Thank you very much for the question. I'm very happy to address that.
We have a few recommendations on this front that are specifically focused on the fact that the majority of care in Canada is, in fact, as you say, delivered by women. That has long-term consequences, particularly on the earnings side and on the retirement security side as well.
I'll put forward two recommendations to you right now. The first is around CPP fairness. It's often women who take a lot of time out of the labour market to provide care for somebody in their lives—a child with a disability, an aging parent, a sibling with a mental health challenge or something like that. When you take five, seven or 10 years out of the labour market, that's five, seven or 10 years you're not contributing to CPP. That means when you retire, your CPP earnings are that much lower than they otherwise would have been if you'd been working and hadn't had these care responsibilities.
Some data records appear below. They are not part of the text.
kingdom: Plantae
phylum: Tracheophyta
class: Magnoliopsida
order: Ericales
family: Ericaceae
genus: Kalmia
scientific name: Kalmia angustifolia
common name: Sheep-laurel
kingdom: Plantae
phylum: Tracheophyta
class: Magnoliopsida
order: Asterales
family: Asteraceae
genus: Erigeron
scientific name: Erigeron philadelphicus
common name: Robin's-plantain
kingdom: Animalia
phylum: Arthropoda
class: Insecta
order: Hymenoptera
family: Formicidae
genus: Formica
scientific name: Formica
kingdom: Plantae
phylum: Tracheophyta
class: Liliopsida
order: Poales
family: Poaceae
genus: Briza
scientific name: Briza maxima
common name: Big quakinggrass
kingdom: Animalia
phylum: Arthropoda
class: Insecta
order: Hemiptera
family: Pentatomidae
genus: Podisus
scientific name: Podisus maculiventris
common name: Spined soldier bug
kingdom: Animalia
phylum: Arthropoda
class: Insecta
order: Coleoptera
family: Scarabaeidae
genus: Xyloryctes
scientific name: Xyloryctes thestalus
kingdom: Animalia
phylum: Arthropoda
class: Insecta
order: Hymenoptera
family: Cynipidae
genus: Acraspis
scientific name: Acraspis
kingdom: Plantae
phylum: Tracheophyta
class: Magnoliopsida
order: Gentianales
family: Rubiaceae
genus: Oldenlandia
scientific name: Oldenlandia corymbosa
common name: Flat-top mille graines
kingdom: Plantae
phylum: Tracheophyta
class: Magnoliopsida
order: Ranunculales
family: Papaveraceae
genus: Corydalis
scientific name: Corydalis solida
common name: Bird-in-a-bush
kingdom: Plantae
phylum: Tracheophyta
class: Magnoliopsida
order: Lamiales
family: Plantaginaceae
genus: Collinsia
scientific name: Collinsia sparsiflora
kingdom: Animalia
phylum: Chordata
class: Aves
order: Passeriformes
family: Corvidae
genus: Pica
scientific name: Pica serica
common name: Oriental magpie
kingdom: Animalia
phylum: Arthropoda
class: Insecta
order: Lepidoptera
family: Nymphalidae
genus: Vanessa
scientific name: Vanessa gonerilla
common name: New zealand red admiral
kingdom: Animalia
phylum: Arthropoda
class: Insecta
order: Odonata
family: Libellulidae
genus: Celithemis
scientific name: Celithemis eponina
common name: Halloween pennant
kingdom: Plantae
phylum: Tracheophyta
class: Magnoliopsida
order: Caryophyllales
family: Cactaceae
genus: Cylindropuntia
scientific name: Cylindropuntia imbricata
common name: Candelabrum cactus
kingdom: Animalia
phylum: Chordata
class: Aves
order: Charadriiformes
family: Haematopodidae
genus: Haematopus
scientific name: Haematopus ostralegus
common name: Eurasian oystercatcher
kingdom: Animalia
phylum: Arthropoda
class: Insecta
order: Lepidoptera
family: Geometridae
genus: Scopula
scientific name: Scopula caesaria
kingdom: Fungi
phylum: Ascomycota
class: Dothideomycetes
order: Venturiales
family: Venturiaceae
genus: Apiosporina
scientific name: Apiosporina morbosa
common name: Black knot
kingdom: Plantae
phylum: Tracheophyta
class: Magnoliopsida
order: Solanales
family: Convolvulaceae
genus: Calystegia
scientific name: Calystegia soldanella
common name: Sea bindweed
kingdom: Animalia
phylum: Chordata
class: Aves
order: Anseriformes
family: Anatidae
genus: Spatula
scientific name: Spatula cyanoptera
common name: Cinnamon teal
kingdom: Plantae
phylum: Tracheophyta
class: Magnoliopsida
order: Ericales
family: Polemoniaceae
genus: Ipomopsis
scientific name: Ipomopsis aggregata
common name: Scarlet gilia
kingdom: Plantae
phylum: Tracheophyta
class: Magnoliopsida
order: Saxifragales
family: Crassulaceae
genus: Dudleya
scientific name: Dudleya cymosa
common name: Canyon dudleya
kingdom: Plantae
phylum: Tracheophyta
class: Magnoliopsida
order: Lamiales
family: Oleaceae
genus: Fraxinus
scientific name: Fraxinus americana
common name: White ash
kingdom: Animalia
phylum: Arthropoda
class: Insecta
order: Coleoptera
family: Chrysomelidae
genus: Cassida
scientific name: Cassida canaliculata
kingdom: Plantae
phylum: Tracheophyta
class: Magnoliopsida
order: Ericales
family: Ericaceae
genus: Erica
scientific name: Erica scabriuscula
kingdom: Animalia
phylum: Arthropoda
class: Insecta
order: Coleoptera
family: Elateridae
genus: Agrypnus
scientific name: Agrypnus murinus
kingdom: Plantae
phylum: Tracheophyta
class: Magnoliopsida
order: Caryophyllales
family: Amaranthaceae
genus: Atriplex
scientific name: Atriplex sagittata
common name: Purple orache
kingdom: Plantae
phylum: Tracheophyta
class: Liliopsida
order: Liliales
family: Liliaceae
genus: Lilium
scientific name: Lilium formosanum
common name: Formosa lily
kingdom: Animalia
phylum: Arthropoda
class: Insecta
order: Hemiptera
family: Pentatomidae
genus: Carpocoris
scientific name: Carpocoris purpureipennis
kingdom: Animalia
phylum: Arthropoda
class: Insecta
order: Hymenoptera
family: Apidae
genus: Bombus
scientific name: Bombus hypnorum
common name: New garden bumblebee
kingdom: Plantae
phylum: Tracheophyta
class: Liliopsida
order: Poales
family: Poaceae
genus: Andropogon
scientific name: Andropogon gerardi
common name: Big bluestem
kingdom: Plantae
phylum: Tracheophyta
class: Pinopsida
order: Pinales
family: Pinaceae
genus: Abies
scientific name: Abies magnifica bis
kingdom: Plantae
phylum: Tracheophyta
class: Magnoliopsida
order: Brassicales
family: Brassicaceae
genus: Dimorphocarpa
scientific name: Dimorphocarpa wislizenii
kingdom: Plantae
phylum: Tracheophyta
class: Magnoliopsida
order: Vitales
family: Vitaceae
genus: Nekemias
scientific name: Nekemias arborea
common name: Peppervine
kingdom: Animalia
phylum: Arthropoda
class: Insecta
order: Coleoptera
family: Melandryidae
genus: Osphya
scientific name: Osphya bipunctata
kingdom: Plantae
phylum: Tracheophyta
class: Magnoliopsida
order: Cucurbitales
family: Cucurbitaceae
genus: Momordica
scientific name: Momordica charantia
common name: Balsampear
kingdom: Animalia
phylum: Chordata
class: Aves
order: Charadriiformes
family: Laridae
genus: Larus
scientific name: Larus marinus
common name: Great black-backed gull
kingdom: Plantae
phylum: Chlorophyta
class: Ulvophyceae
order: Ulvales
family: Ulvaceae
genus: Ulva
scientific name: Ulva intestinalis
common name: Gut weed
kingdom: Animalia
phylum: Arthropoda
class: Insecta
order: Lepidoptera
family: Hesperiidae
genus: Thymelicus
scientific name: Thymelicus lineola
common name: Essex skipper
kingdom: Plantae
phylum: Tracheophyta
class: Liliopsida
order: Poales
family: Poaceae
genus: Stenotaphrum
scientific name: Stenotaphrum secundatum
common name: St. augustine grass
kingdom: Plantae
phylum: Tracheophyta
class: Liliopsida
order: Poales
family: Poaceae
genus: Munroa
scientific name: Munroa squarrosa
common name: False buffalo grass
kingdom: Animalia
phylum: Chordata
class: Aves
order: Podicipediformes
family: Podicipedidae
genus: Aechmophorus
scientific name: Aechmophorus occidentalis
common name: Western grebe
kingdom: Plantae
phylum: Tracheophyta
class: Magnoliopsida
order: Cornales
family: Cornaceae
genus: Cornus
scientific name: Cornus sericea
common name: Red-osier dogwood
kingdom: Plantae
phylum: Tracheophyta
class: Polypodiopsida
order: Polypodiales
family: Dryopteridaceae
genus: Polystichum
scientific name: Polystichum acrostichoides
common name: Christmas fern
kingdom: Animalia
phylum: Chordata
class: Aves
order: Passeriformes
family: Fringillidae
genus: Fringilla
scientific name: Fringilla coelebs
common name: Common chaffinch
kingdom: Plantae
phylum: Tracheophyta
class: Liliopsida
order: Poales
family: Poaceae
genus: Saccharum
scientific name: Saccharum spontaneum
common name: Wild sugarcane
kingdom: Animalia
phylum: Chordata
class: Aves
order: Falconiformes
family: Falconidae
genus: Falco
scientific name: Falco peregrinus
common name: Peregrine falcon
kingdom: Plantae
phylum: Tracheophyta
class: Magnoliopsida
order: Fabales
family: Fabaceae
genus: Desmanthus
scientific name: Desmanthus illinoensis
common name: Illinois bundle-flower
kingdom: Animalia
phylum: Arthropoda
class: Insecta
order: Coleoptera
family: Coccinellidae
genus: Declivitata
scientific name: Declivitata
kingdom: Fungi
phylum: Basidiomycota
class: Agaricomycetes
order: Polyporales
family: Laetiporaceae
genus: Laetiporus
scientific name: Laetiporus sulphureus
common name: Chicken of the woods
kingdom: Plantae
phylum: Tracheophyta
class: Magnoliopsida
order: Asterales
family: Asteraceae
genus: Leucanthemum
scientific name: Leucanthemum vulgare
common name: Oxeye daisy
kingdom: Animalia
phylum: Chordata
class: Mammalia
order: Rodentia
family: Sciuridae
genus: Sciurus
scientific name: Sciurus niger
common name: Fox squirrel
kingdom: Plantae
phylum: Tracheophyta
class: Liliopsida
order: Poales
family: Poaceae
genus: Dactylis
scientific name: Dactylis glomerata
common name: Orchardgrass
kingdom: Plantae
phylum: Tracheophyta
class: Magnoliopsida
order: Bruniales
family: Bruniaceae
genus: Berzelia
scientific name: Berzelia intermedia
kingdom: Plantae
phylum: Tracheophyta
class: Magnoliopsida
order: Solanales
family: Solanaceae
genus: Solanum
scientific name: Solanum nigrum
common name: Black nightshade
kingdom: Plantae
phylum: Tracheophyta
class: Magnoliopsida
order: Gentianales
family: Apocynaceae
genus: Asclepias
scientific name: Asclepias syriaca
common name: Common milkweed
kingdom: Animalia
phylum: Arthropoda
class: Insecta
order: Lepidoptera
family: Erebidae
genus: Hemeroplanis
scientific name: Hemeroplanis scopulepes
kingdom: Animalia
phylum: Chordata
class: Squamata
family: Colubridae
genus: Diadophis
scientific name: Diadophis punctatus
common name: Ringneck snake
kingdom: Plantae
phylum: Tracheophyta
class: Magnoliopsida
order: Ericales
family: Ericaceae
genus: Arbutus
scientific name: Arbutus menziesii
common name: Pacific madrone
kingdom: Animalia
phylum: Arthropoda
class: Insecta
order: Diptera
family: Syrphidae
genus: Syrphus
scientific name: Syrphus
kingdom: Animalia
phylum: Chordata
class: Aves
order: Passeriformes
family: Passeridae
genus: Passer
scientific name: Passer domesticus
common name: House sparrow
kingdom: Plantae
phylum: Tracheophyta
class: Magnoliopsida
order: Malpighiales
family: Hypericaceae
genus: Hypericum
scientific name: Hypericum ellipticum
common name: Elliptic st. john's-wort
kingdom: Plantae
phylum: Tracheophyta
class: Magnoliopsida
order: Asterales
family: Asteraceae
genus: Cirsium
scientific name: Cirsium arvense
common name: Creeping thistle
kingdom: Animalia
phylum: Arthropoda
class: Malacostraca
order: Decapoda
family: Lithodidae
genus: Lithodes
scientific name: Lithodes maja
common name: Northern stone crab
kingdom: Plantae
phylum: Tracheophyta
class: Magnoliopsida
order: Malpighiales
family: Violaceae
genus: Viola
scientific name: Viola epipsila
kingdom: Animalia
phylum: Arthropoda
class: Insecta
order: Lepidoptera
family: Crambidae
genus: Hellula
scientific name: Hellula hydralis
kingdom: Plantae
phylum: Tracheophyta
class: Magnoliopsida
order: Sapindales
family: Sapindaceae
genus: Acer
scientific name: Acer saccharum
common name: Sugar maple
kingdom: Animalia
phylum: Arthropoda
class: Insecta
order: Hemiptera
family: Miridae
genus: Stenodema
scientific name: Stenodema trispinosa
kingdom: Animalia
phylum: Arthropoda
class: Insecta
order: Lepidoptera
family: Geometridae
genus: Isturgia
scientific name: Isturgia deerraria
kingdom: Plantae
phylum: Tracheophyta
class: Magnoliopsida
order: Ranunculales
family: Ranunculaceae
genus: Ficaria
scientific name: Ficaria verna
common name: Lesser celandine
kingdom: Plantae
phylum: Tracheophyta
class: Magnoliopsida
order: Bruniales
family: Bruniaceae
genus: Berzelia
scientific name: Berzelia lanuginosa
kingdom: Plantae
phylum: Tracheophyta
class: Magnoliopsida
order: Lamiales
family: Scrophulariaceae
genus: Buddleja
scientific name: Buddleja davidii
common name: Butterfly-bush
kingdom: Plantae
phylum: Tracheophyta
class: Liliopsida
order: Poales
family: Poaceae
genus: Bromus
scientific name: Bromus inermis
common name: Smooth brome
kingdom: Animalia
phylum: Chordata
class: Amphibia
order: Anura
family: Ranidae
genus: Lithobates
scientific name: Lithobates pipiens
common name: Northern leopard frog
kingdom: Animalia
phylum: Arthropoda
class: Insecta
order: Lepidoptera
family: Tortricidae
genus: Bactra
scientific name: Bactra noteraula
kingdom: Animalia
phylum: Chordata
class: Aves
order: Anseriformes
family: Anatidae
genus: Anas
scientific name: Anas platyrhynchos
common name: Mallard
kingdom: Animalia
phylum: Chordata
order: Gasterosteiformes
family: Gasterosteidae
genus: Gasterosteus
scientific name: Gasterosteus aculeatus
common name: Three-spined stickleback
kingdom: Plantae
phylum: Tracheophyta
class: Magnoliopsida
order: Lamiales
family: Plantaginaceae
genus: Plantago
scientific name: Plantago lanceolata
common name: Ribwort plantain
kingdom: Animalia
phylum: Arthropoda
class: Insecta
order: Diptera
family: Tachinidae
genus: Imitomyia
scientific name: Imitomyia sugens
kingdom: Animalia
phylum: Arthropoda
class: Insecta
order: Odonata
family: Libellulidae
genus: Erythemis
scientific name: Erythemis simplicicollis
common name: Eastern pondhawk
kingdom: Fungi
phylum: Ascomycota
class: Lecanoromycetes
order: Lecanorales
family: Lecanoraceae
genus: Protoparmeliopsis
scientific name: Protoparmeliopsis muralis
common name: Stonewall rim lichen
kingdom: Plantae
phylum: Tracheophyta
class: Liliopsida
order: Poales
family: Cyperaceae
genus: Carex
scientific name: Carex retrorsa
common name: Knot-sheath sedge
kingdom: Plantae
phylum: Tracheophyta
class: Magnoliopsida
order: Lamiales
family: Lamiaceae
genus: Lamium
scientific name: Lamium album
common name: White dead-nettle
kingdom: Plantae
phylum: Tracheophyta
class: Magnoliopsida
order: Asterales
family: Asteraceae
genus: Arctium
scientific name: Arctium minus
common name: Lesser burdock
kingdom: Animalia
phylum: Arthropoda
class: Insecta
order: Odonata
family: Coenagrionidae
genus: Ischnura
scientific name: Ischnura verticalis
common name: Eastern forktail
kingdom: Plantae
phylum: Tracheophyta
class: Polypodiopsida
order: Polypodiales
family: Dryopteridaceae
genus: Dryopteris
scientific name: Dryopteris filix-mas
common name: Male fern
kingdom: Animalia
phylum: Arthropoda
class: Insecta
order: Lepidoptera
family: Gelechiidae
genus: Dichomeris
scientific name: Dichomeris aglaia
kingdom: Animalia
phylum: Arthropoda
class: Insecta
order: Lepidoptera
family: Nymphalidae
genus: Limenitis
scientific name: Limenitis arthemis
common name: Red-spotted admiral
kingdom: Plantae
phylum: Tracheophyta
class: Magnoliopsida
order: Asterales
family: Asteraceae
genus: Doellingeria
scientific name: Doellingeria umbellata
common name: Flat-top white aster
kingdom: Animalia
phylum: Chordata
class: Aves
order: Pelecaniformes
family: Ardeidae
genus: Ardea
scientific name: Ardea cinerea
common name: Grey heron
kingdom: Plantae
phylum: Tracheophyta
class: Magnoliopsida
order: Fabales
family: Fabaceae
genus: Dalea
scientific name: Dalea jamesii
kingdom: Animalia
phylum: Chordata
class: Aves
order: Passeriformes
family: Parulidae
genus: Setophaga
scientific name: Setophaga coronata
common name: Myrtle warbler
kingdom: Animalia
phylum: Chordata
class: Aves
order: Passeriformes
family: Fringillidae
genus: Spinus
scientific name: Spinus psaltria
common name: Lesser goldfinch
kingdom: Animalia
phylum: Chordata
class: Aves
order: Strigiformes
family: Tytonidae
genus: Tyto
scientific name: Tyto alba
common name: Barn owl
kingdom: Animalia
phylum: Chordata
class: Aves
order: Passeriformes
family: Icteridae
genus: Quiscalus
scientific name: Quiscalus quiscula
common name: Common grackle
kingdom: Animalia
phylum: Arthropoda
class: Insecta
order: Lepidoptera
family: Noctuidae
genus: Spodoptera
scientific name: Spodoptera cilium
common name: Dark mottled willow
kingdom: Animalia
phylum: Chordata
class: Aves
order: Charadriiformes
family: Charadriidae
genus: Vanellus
Our position is that you're doing all of us, collectively, a net good, and doing all Canadians a net good, by supporting the people you love to do as well as they can. We need to support you in that. One idea we're putting forward for consideration in the national caregiving strategy is that the math underlying CPP be adjusted. If you take time out of the labour market to be a caregiver, those years should sort of be factored out the way they are now for a couple of years of child care in the early stages of life. Grow that number so that you can factor out more years and not be punished when you retire. Your CPP earnings are as if you had been working your average wage for that full time that you had been out of the market for the purpose of caregiving.
On the care provider front—personal support workers and direct support professionals—north of 70% are women and are largely newcomers. They're not entirely newcomers, but there are a lot of newcomers in that population. There's a standing commitment to a $25-an-hour minimum wage for personal support workers. That goes back a couple of years. Our suggestion is, let's do that. Let's start with that. Let's also extend that to the other players in the care economy who provide this kind of work and these kinds of services for vulnerable people.
Those are just two areas, with many more available to you.